Data items
= = = = = = =

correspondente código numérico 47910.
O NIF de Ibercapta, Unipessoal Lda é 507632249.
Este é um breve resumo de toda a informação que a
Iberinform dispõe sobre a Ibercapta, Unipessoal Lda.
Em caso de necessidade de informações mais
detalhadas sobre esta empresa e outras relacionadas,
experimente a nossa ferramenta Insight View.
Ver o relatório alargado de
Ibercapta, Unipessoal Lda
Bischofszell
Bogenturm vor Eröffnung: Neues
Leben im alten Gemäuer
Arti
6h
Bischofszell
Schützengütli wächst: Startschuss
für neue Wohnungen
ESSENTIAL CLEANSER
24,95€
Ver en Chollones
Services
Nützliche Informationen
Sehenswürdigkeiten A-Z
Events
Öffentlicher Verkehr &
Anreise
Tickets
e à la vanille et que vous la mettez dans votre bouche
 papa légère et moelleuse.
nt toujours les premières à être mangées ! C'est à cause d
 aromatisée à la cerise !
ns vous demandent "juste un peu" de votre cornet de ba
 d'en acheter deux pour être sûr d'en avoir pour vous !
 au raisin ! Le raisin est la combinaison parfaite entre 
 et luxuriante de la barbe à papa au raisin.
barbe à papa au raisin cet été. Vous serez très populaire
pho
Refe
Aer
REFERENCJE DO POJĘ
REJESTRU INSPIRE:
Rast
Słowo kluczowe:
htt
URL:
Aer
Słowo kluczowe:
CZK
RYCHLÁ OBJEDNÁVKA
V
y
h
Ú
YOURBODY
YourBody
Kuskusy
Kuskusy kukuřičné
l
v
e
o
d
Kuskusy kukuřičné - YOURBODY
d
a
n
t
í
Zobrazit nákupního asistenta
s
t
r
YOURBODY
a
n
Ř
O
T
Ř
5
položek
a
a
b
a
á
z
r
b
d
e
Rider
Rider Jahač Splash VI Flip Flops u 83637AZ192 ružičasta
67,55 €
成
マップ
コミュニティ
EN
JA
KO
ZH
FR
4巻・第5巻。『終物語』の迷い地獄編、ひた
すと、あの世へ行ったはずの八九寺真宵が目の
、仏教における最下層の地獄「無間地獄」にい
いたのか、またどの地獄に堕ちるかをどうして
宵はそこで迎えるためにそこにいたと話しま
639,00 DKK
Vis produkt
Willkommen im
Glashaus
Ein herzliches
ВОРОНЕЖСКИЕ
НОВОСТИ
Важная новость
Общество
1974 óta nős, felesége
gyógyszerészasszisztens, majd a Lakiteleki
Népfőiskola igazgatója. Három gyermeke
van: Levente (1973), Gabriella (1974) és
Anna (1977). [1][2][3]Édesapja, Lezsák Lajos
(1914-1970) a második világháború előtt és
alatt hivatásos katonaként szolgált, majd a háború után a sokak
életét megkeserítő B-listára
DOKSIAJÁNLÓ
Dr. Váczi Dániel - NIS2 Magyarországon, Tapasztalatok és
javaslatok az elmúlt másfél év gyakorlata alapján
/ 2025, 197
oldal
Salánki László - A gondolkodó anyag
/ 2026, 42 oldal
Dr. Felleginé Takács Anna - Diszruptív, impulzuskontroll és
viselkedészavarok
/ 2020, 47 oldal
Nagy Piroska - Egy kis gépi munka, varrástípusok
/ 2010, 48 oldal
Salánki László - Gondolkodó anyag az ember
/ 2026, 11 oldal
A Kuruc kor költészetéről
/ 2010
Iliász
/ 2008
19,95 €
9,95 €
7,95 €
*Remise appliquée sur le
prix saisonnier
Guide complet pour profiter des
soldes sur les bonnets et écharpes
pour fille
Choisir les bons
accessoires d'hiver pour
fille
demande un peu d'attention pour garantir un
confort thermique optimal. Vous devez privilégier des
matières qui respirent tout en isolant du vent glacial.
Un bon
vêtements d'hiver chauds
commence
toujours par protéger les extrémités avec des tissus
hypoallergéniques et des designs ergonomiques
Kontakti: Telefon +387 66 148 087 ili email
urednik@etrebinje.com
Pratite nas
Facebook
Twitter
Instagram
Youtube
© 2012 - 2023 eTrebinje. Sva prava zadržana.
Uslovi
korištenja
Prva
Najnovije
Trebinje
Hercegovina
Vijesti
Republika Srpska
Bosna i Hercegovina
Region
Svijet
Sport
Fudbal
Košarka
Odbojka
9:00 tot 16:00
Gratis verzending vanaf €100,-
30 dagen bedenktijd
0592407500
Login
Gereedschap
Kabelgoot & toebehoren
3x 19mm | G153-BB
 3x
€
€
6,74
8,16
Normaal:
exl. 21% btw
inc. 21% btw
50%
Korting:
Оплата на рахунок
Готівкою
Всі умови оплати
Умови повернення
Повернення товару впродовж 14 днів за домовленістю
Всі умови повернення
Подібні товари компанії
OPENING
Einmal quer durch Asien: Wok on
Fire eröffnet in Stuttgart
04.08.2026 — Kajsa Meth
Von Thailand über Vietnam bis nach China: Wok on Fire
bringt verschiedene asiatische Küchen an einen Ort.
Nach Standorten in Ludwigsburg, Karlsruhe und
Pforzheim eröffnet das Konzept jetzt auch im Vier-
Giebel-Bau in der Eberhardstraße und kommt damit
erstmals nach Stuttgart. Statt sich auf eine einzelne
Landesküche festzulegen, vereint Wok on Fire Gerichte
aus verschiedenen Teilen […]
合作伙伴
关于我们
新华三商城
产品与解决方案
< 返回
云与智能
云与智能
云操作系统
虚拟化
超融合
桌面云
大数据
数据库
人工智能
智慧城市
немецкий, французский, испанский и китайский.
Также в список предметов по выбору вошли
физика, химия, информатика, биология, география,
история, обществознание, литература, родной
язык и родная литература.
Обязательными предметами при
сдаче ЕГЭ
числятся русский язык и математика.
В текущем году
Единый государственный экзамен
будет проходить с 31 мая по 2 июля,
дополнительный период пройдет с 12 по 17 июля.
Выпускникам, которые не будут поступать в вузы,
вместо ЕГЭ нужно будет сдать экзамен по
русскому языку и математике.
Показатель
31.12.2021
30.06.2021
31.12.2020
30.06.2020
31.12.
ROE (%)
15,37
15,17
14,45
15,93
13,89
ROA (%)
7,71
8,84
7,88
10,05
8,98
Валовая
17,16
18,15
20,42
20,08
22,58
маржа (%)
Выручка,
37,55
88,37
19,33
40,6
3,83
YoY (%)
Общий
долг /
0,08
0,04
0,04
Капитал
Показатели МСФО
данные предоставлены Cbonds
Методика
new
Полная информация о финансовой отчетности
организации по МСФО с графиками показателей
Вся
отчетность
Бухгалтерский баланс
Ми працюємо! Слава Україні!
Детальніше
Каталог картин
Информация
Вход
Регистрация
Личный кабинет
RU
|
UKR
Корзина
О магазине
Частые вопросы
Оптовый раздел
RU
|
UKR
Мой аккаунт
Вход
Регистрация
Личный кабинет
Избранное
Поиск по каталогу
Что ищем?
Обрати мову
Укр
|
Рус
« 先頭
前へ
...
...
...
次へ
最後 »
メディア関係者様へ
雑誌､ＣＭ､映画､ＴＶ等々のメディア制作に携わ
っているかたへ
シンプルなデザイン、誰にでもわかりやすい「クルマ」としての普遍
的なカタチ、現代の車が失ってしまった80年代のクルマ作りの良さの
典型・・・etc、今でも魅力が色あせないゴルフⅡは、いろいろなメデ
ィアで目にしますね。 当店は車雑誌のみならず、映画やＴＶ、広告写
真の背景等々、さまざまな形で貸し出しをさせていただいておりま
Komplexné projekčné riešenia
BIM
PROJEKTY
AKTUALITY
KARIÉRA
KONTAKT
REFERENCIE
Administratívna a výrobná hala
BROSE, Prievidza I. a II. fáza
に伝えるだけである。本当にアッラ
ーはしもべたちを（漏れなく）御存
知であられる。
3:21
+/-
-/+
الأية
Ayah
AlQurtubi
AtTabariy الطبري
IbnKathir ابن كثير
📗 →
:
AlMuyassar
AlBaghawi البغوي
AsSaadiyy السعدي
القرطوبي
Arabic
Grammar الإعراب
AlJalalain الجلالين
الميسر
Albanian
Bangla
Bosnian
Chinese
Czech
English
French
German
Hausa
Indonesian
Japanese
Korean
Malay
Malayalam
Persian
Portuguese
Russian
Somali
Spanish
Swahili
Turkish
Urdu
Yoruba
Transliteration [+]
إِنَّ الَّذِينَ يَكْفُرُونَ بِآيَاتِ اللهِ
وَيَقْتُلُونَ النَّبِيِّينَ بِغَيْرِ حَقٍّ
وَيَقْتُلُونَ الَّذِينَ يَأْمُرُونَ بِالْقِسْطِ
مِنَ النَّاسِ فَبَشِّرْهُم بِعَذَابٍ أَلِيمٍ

= = = = = = =

What to do
Which lines in the data above contain the string "Anna", with case counting? Collect every one of them.

Answer to this task
Anna (1977). [1][2][3]Édesapja, Lezsák Lajos
Dr. Felleginé Takács Anna - Diszruptív, impulzuskontroll és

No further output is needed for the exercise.